No caso brasileiro, menciona, pode-se adicionar ainda uma dose de falta de responsabilidade republicana, que está na raiz da formação do país. “Surgimos politicamente à margem e contra as conquistas revolucionárias modernas. Nunca tivemos accountability como a instaurada na revolução inglesa e puritana dos séculos 17 (incluindo depois os EUA e a França). Jamais nossos governantes foram obrigados a prestar contas à cidadania. Ignoramos as conquistas sociais trazidas no bojo das revoluções socialistas do século 20, mantivemos todos os trejeitos e privilégios que nos foram impostos pelos colonizadores: centralização sem peias no âmbito federal em desfavor das regiões, manutenção de prerrogativas deletérias como a de foro, a prática universalizada do favor, uma burocracia que serve mais aos que detêm o poder do que ao cidadão”, resume.
Na entrevista a seguir, concedida por e-mail à IHU On-Line, o filósofo analisa a conjuntura brasileira, comenta os desdobramentos da Lava Jato, a atuação do judiciário e a expectativa para a eleição do próximo ano. “A crise não é do momento. Ela tem raízes históricas no Estado e na sociedade do Brasil. Em 2018 nada será mudado em termos substanciais. Nenhum partido ou movimento apresenta um projeto novo de nação independente e soberana”, conclui.
Roberto Romano em evento no IHU
Foto: Ricardo Machado | Acervo IHU
Roberto Romano é professor de Ética e Filosofia na Universidade Estadual de Campinas - Unicamp. Cursou doutorado na École des Hautes Études en Sciences Sociales - EHESS, França. Escreveu, entre outros livros, Igreja contra Estado. Crítica ao populismo católico (São Paulo: Kairós, 1979), Conservadorismo romântico (São Paulo: Ed. UNESP, 1997), Moral e Ciência. A monstruosidade no século XVIII (São Paulo: SENAC, 2002), O desafio do Islã e outros desafios (São Paulo: Perspectiva, 2004) e Os nomes do ódio (São Paulo: Perspectiva, 2009).
Confira a entrevista.
IHU On-Line - Que leitura o senhor faz da atual conjuntura política? Qual sua percepção sobre esse momento político do país?
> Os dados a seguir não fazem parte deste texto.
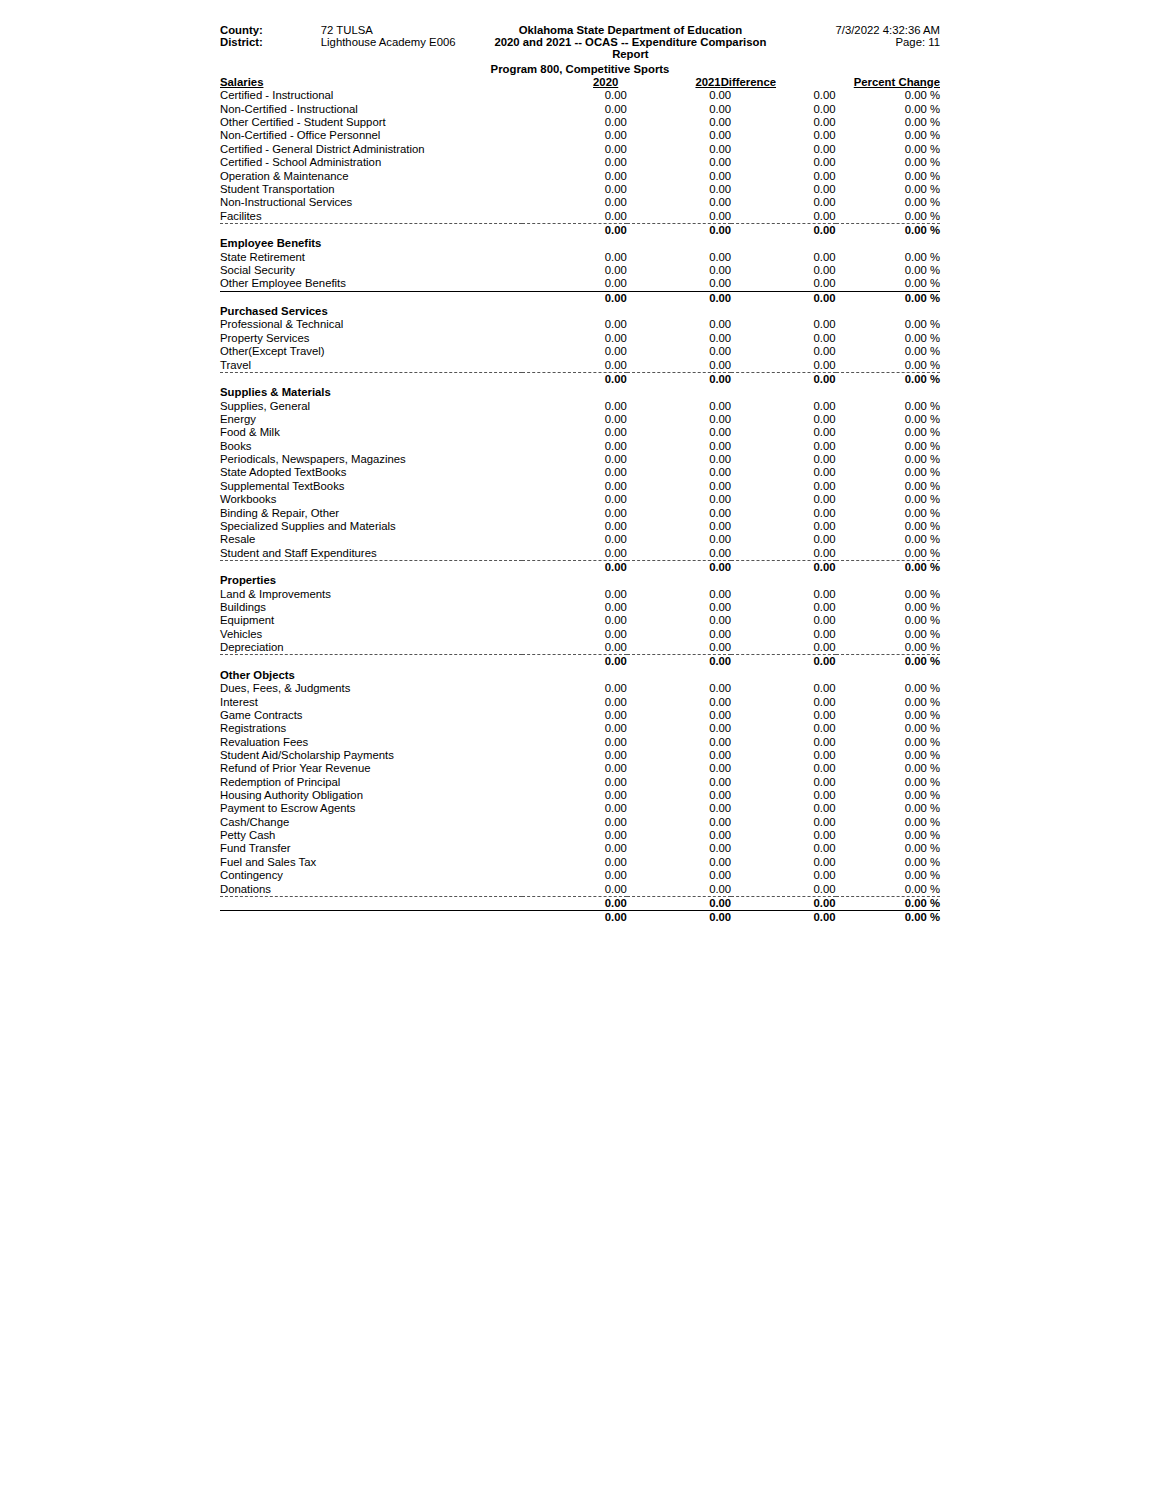| County: | 72 TULSA | Oklahoma State Department of Education | 7/3/2022 4:32:36 AM |
| District: | Lighthouse Academy E006 | 2020 and 2021 -- OCAS -- Expenditure Comparison Report | Page: 11 |
Program 800, Competitive Sports
| Salaries | 2020 | 2021 | Difference | Percent Change |
| Certified - Instructional | 0.00 | 0.00 | 0.00 | 0.00 % |
| Non-Certified - Instructional | 0.00 | 0.00 | 0.00 | 0.00 % |
| Other Certified - Student Support | 0.00 | 0.00 | 0.00 | 0.00 % |
| Non-Certified - Office Personnel | 0.00 | 0.00 | 0.00 | 0.00 % |
| Certified - General District Administration | 0.00 | 0.00 | 0.00 | 0.00 % |
| Certified - School Administration | 0.00 | 0.00 | 0.00 | 0.00 % |
| Operation & Maintenance | 0.00 | 0.00 | 0.00 | 0.00 % |
| Student Transportation | 0.00 | 0.00 | 0.00 | 0.00 % |
| Non-Instructional Services | 0.00 | 0.00 | 0.00 | 0.00 % |
| Facilites | 0.00 | 0.00 | 0.00 | 0.00 % |
| | 0.00 | 0.00 | 0.00 | 0.00 % |
| Employee Benefits |
| State Retirement | 0.00 | 0.00 | 0.00 | 0.00 % |
| Social Security | 0.00 | 0.00 | 0.00 | 0.00 % |
| Other Employee Benefits | 0.00 | 0.00 | 0.00 | 0.00 % |
| | 0.00 | 0.00 | 0.00 | 0.00 % |
| Purchased Services |
| Professional & Technical | 0.00 | 0.00 | 0.00 | 0.00 % |
| Property Services | 0.00 | 0.00 | 0.00 | 0.00 % |
| Other(Except Travel) | 0.00 | 0.00 | 0.00 | 0.00 % |
| Travel | 0.00 | 0.00 | 0.00 | 0.00 % |
| | 0.00 | 0.00 | 0.00 | 0.00 % |
| Supplies & Materials |
| Supplies, General | 0.00 | 0.00 | 0.00 | 0.00 % |
| Energy | 0.00 | 0.00 | 0.00 | 0.00 % |
| Food & Milk | 0.00 | 0.00 | 0.00 | 0.00 % |
| Books | 0.00 | 0.00 | 0.00 | 0.00 % |
| Periodicals, Newspapers, Magazines | 0.00 | 0.00 | 0.00 | 0.00 % |
| State Adopted TextBooks | 0.00 | 0.00 | 0.00 | 0.00 % |
| Supplemental TextBooks | 0.00 | 0.00 | 0.00 | 0.00 % |
| Workbooks | 0.00 | 0.00 | 0.00 | 0.00 % |
| Binding & Repair, Other | 0.00 | 0.00 | 0.00 | 0.00 % |
| Specialized Supplies and Materials | 0.00 | 0.00 | 0.00 | 0.00 % |
| Resale | 0.00 | 0.00 | 0.00 | 0.00 % |
| Student and Staff Expenditures | 0.00 | 0.00 | 0.00 | 0.00 % |
| | 0.00 | 0.00 | 0.00 | 0.00 % |
| Properties |
| Land & Improvements | 0.00 | 0.00 | 0.00 | 0.00 % |
| Buildings | 0.00 | 0.00 | 0.00 | 0.00 % |
| Equipment | 0.00 | 0.00 | 0.00 | 0.00 % |
| Vehicles | 0.00 | 0.00 | 0.00 | 0.00 % |
| Depreciation | 0.00 | 0.00 | 0.00 | 0.00 % |
| | 0.00 | 0.00 | 0.00 | 0.00 % |
| Other Objects |
| Dues, Fees, & Judgments | 0.00 | 0.00 | 0.00 | 0.00 % |
| Interest | 0.00 | 0.00 | 0.00 | 0.00 % |
| Game Contracts | 0.00 | 0.00 | 0.00 | 0.00 % |
| Registrations | 0.00 | 0.00 | 0.00 | 0.00 % |
| Revaluation Fees | 0.00 | 0.00 | 0.00 | 0.00 % |
| Student Aid/Scholarship Payments | 0.00 | 0.00 | 0.00 | 0.00 % |
| Refund of Prior Year Revenue | 0.00 | 0.00 | 0.00 | 0.00 % |
| Redemption of Principal | 0.00 | 0.00 | 0.00 | 0.00 % |
| Housing Authority Obligation | 0.00 | 0.00 | 0.00 | 0.00 % |
| Payment to Escrow Agents | 0.00 | 0.00 | 0.00 | 0.00 % |
| Cash/Change | 0.00 | 0.00 | 0.00 | 0.00 % |
| Petty Cash | 0.00 | 0.00 | 0.00 | 0.00 % |
| Fund Transfer | 0.00 | 0.00 | 0.00 | 0.00 % |
| Fuel and Sales Tax | 0.00 | 0.00 | 0.00 | 0.00 % |
| Contingency | 0.00 | 0.00 | 0.00 | 0.00 % |
| Donations | 0.00 | 0.00 | 0.00 | 0.00 % |
| | 0.00 | 0.00 | 0.00 | 0.00 % |
| | 0.00 | 0.00 | 0.00 | 0.00 % |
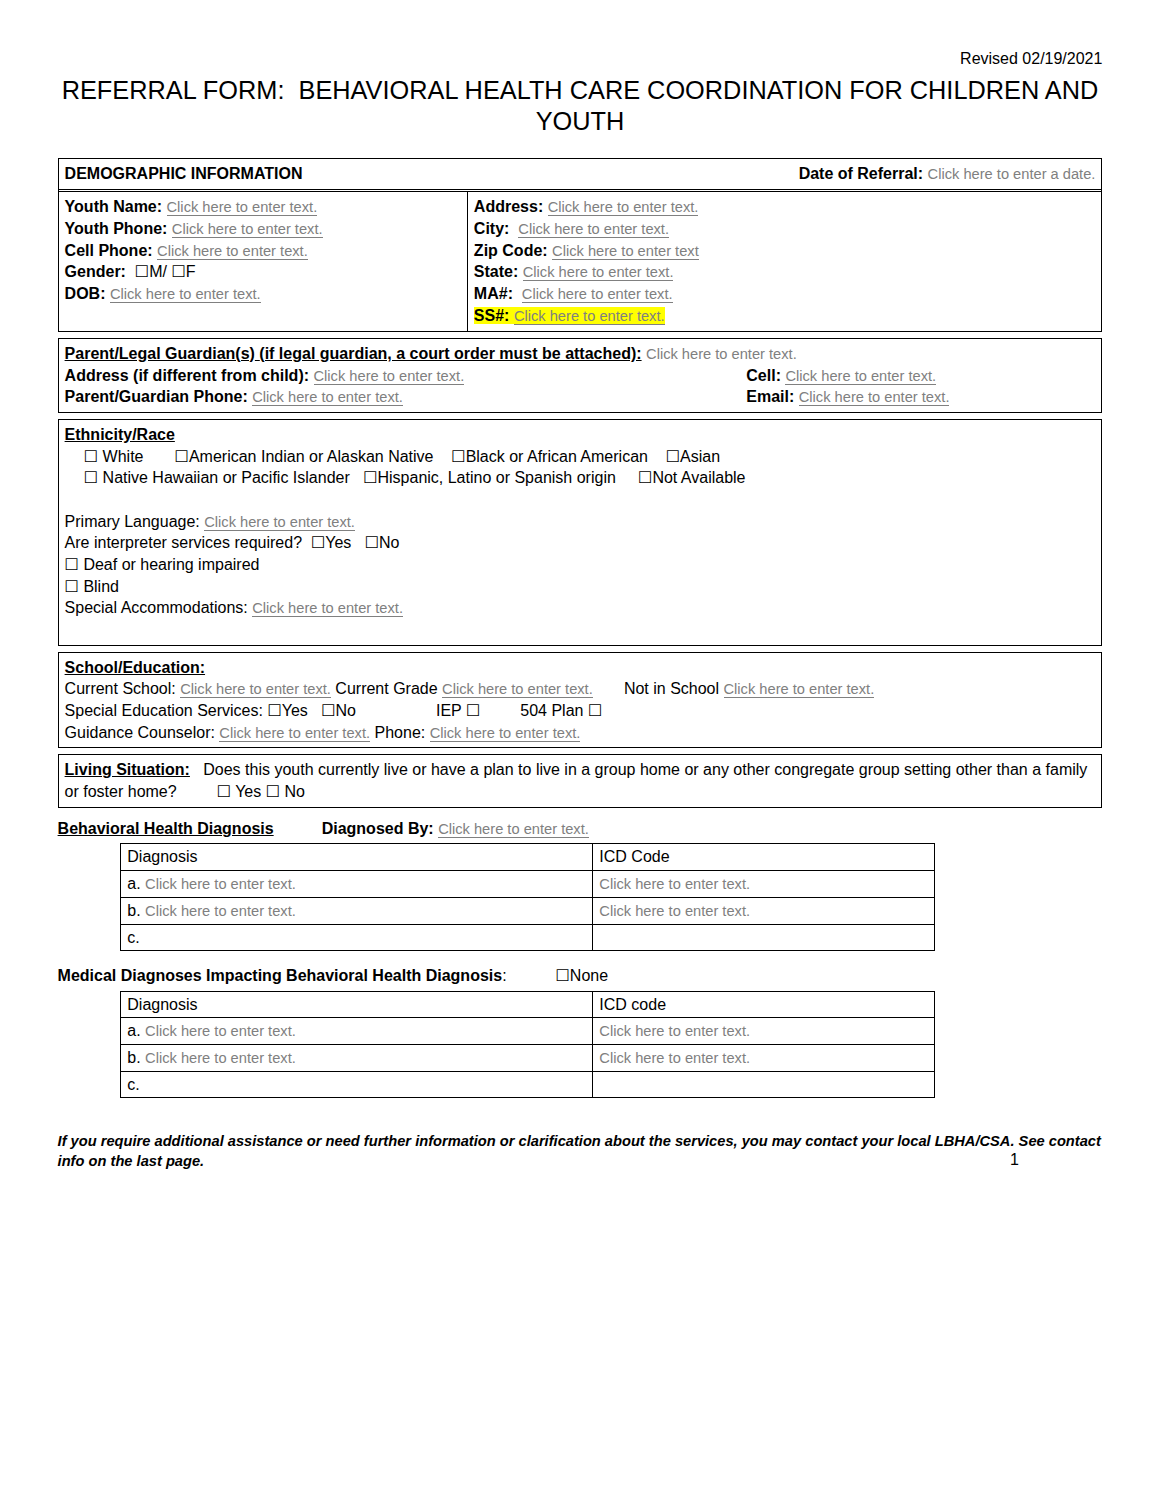Revised 02/19/2021
REFERRAL FORM: BEHAVIORAL HEALTH CARE COORDINATION FOR CHILDREN AND YOUTH
DEMOGRAPHIC INFORMATION Date of Referral: Click here to enter a date.
Youth Name: Click here to enter text.
Youth Phone: Click here to enter text.
Cell Phone: Click here to enter text.
Gender: ☐M/ ☐F
DOB: Click here to enter text.
Address: Click here to enter text.
City: Click here to enter text.
Zip Code: Click here to enter text
State: Click here to enter text.
MA#: Click here to enter text.
SS#: Click here to enter text.
Parent/Legal Guardian(s) (if legal guardian, a court order must be attached): Click here to enter text.
| Address (if different from child): Click here to enter text. | Cell: Click here to enter text. |
| Parent/Guardian Phone: Click here to enter text. | Email: Click here to enter text. |
Ethnicity/Race
☐ White ☐American Indian or Alaskan Native ☐Black or African American ☐Asian
☐ Native Hawaiian or Pacific Islander ☐Hispanic, Latino or Spanish origin ☐Not Available
Primary Language: Click here to enter text.
Are interpreter services required? ☐Yes ☐No
☐ Deaf or hearing impaired
☐ Blind
Special Accommodations: Click here to enter text.
School/Education:
Current School: Click here to enter text. Current Grade Click here to enter text. Not in School Click here to enter text.
Special Education Services: ☐Yes ☐No IEP ☐ 504 Plan ☐
Guidance Counselor: Click here to enter text. Phone: Click here to enter text.
Living Situation: Does this youth currently live or have a plan to live in a group home or any other congregate group setting other than a family or foster home? ☐ Yes ☐ No
Behavioral Health Diagnosis Diagnosed By: Click here to enter text.
| Diagnosis | ICD Code |
| --- | --- |
| a. Click here to enter text. | Click here to enter text. |
| b. Click here to enter text. | Click here to enter text. |
| c. | |
Medical Diagnoses Impacting Behavioral Health Diagnosis: ☐None
| Diagnosis | ICD code |
| --- | --- |
| a. Click here to enter text. | Click here to enter text. |
| b. Click here to enter text. | Click here to enter text. |
| c. | |
If you require additional assistance or need further information or clarification about the services, you may contact your local LBHA/CSA. See contact info on the last page. 1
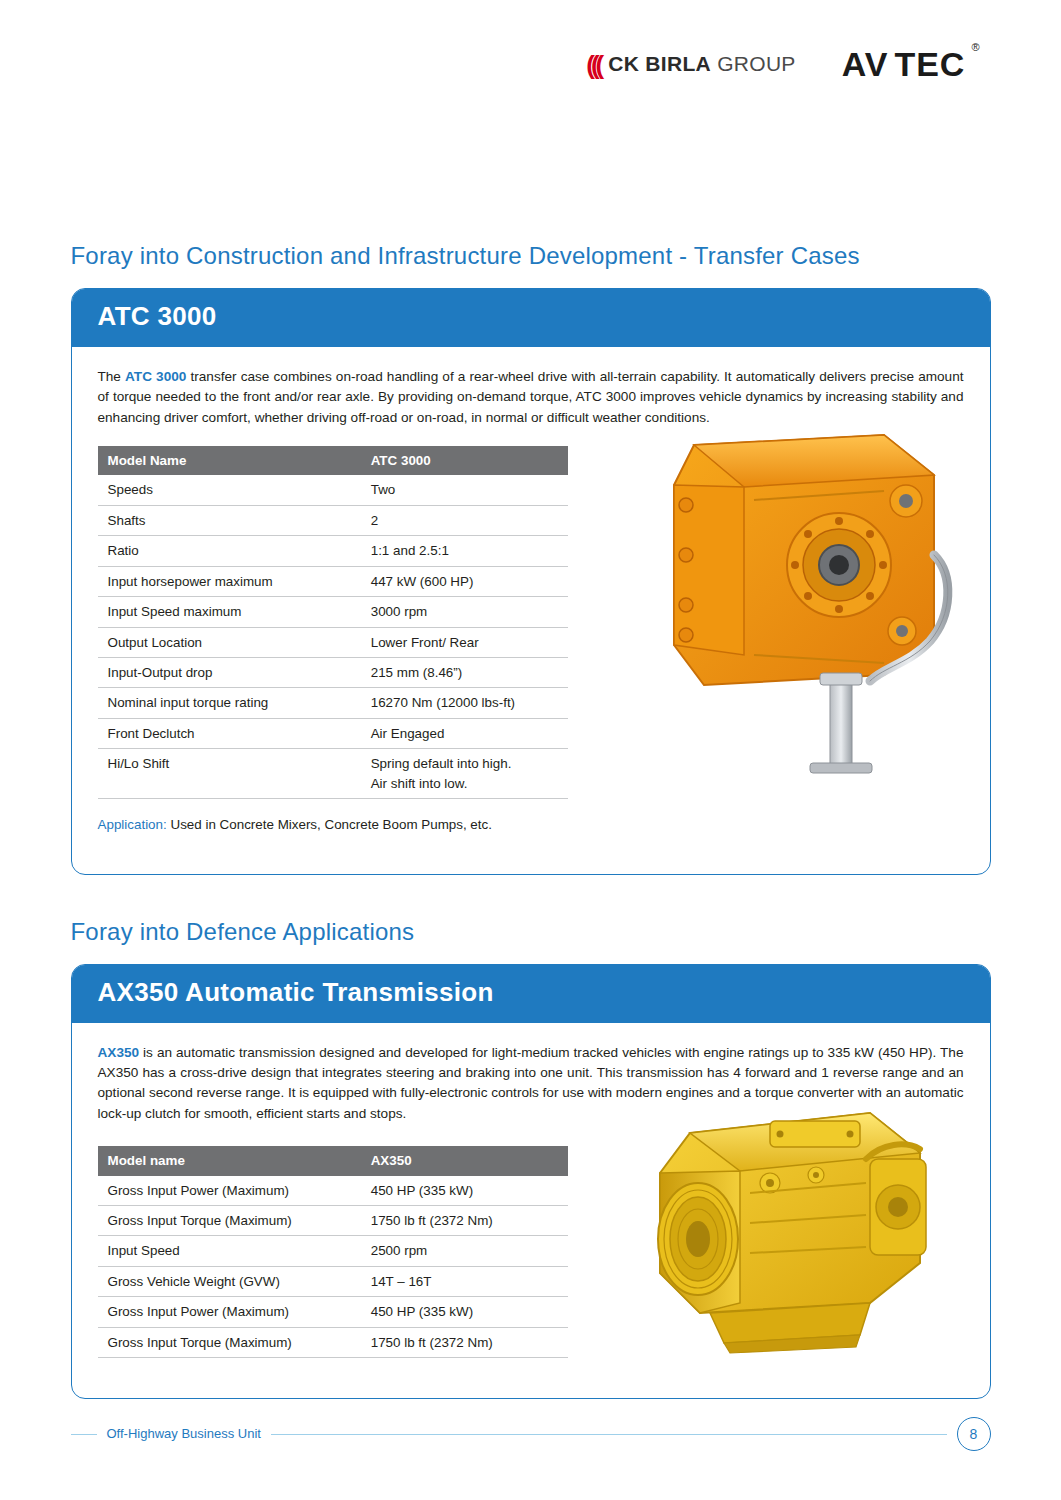((( CK BIRLA GROUP
AV TEC®
Foray into Construction and Infrastructure Development - Transfer Cases
ATC 3000
The ATC 3000 transfer case combines on-road handling of a rear-wheel drive with all-terrain capability. It automatically delivers precise amount of torque needed to the front and/or rear axle. By providing on-demand torque, ATC 3000 improves vehicle dynamics by increasing stability and enhancing driver comfort, whether driving off-road or on-road, in normal or difficult weather conditions.
| Model Name | ATC 3000 |
| --- | --- |
| Speeds | Two |
| Shafts | 2 |
| Ratio | 1:1 and 2.5:1 |
| Input horsepower maximum | 447 kW (600 HP) |
| Input Speed maximum | 3000 rpm |
| Output Location | Lower Front/ Rear |
| Input-Output drop | 215 mm (8.46”) |
| Nominal input torque rating | 16270 Nm (12000 lbs-ft) |
| Front Declutch | Air Engaged |
| Hi/Lo Shift | Spring default into high. Air shift into low. |
Application: Used in Concrete Mixers, Concrete Boom Pumps, etc.
Foray into Defence Applications
AX350 Automatic Transmission
AX350 is an automatic transmission designed and developed for light-medium tracked vehicles with engine ratings up to 335 kW (450 HP). The AX350 has a cross-drive design that integrates steering and braking into one unit. This transmission has 4 forward and 1 reverse range and an optional second reverse range. It is equipped with fully-electronic controls for use with modern engines and a torque converter with an automatic lock-up clutch for smooth, efficient starts and stops.
| Model name | AX350 |
| --- | --- |
| Gross Input Power (Maximum) | 450 HP (335 kW) |
| Gross Input Torque (Maximum) | 1750 lb ft (2372 Nm) |
| Input Speed | 2500 rpm |
| Gross Vehicle Weight (GVW) | 14T – 16T |
| Gross Input Power (Maximum) | 450 HP (335 kW) |
| Gross Input Torque (Maximum) | 1750 lb ft (2372 Nm) |
Off-Highway Business Unit 8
Roberto Romano - Desde várias décadas constato e digo que o Estado, como ele existe após sua invenção moderna, sofre uma crise inédita. Todos os aparelhos de controle público do mundo, desde a Guerra Fria, sofrem desgastes em suas engrenagens. Vejamos os famosos monopólios estatais. Nenhum Estado consegue hoje manter a ficção jurídica de que pode controlar os corpos dos governados – o monopólio absoluto da força – porque é mais do que evidente o peso do terrorismo, coberto de vários matizes religiosos e ideológicos. Não menos clara é a presença de quadrilhas que negociam drogas, armas, seres humanos em mercados de escravos. Poderes nacionais como os EUA usam tropas mercenárias que operam fora das leis. A ONU demonstra fragilidade maior do que a exibida pela débil Liga das Nações, que não impediu o imperialismo de antigas políticas europeias e a emergência de poderes totalitários. Nenhum Estado, além disso, consegue manter a ficção de ser monopolista da norma jurídica.
Mais do que nunca repetimos o drama narrado por Tucídides. Na ilha de Melos, diante do apelo dos derrotados aos deuses e às leis, às regras éticas e ao convívio civilizado, os vencedores proclamam: “sabemos, e vocês sabem tanto quanto nós, que a justiça só é levada em conta se a necessidade for igual. Sempre que uns possuem mais força e podem usá-la como puderem, os mais fracos arrumam-se como podem”. E dizem ainda os de Atenas: “alguns, por necessidade de natureza, dominam em toda parte segundo a força que tiverem. Não fizemos tal lei e nem somos os primeiros a usá-la. Mas a encontramos e a deixaremos para a posteridade, para sempre. A usamos sabendo que vocês também a usariam e todos os outros que tivessem o mesmo poder”. Por fim, nenhum Estado pode na atualidade reclamar para si o monopólio do controle financeiro, dos impostos e taxas. A lavagem planetária de dinheiro, a corrupção empresarial e política atingiram planos inimagináveis.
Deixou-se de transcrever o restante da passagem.